Le rapport, c’est qu’un trader est un salarié, et non un rentier ou un actionnaire.
Le trader est taxé comme un salarié (cotisations, CSG puis impot progressif sur le revenu) ... sauf les très bons, qui ne travaillent pas en France, donc ne sont pas taxés en France.
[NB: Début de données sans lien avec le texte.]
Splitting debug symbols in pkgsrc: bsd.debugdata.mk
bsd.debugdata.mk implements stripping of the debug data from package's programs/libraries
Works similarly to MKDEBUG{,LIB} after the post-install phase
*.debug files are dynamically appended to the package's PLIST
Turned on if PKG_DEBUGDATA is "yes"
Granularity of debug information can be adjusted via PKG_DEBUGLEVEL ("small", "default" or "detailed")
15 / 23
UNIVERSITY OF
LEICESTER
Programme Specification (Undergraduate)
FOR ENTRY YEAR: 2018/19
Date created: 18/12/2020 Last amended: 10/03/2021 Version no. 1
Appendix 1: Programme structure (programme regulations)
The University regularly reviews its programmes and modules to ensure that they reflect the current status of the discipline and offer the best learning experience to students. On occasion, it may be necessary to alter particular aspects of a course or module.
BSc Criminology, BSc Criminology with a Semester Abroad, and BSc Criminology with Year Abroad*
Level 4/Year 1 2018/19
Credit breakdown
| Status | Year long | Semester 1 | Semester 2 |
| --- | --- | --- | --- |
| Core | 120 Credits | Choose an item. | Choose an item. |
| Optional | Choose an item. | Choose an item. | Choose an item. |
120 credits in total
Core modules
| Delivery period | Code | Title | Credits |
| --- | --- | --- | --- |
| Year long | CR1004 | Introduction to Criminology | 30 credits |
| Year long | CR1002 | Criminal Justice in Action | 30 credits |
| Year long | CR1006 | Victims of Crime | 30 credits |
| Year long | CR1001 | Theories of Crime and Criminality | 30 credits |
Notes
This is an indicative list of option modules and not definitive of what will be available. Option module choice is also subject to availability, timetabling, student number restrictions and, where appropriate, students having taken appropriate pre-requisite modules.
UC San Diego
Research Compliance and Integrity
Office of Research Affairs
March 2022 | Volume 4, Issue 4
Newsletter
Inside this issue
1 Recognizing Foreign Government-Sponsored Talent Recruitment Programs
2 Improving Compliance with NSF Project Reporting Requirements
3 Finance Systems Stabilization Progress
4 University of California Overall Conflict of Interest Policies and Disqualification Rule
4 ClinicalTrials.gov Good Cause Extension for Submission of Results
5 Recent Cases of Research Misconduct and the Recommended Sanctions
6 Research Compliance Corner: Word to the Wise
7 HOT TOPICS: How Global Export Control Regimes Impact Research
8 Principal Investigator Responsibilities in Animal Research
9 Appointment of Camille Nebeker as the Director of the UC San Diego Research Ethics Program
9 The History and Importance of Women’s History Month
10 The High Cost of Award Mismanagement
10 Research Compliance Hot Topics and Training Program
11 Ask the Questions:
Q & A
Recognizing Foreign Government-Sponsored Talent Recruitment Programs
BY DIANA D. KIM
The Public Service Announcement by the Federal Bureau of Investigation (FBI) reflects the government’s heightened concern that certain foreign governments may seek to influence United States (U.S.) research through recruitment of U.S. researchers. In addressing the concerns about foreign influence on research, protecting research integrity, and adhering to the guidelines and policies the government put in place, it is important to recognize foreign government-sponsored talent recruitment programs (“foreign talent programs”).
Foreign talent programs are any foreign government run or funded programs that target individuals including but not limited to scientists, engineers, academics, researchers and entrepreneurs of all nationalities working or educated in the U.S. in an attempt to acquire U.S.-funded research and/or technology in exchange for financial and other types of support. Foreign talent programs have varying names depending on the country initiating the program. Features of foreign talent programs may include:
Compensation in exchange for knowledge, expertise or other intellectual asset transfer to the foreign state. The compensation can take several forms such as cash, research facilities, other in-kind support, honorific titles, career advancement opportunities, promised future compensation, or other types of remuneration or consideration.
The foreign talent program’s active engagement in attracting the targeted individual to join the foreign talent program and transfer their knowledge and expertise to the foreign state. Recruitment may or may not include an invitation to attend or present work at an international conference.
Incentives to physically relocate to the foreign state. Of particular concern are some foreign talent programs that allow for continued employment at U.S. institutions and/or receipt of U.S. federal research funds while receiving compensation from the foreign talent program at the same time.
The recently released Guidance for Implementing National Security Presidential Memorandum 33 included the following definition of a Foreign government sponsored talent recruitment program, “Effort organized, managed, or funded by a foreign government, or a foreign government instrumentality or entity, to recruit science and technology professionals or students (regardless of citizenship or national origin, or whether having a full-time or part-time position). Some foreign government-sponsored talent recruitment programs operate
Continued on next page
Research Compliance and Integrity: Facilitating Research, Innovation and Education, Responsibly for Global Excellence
"Oui je parle bien d’une taxe type CSG/TVA que même les très riches
devraient payer"
Primo les très riches payent la CSG sur leurs revenus. Donc votre idée, c’est d’augmenter violemment cette CSG. Pourquoi pas. Mais ca veut dire que tout le monde paiera 26% (pour prendre votre taux) en CSG.
C’est beaucoup plus douloureux pour un smicard de payer 18% de son net de 1000 euros mensuel que ca ne l’est pour un trader à 20k par mois (meme si ce second paye 20x plus que le premier) qui lui même a bien plus mal que le super patron à 1 million par mois.
C’est le défaut / l’avantage de la flat tax selon que vous soyez pauvre ou riche.
Or j’imagine que ce que vous voulez c’est que le premier ne paye pas grand chose par rapport à ses revenus, et que le second paye bien plus ... par rapport à son revenu.
Dans ce cas, ce que vous voulez, c’est de la progressivité, pas de la flat tax.
La flat tax, c’est le rêve des très riches. Prenez les cantons suisses pratiquant la flat tax : ce sont les cantons ayant la population la plus riche. On ne peut pas prendre 50% des revenus d’un smicard. Donc on ne peut pas mettre en place une flat tax à 50% pour les très riches.
Dès qu’on veut taxer à 60 ou 70% les très très riches, et à moins les moins riches, on est en taxation progressive. Tout le contraire de ce que vous proposez.
Vous avez dit « Vous noterez au passage qu’ aucun français sorti des grandes écoles ».
Or les boites que j’ai cité ont été fondée par des francais issues de ces grandes écoles depuis moins de 30 ans sans soutien de l’Etat, et se sont développées essentiellement voire exclusivement à l’étranger.
La CSG n’est pas une cotisation, c’est un IMPOT ! (Cf Conseil Constitutionnel).
Depuis 2000, suite à une décision de la CJCE concernant la non double taxation des revenus déjà soumis aux prélèvements sociaux dans un autre état (cas des frontaliers), la CSG est due non pas sur tout revenu, mais sur tout revenu en France. La CJCE n’ayant pas remis en cause le statut d’impôt (validé par le CC du fait que la CSG n’ouvre aucun droit donc ne peut être considéré comme une cotisation, qui elle ouvrirait des droits sociaux).
Il en va de même des autres prélèvements sociaux n’ouvrant pas de droit (toujours le CC).
Les non cotisants (sans activité professionnelle en France) et non exemptés (RSA, RMI, ...) ne sont pas pris en charge directement par la sécu ni par la CMU.
C’est le cas, par exemple, des frontaliers, des expatriés avec un contrat de type local, et bien sûr de ces méchants rentiers.
Ils doivent : - être ayants droits (c’est le cas, par exemple, des enfants qui sont ayants droits de leurs parents ... si les parents ont des droits sécu, donc cotisent ou sont exemptés pour raison sociale), mais cela implique des revenus insuffisants pour être autonome - payer une cotisation CMU (8%) pour avoir la CMU de base (hors CMU complémentaire qui n’est accessible que sur faibles revenus). - prendre une assurance privée. - prendre un statut fictif d’actif (loueur professionnel par exemple) avec paiements des cotisations normal de ce statut
Les irréguliers sont pris en charge au titre de l’AME, et non de la CMU.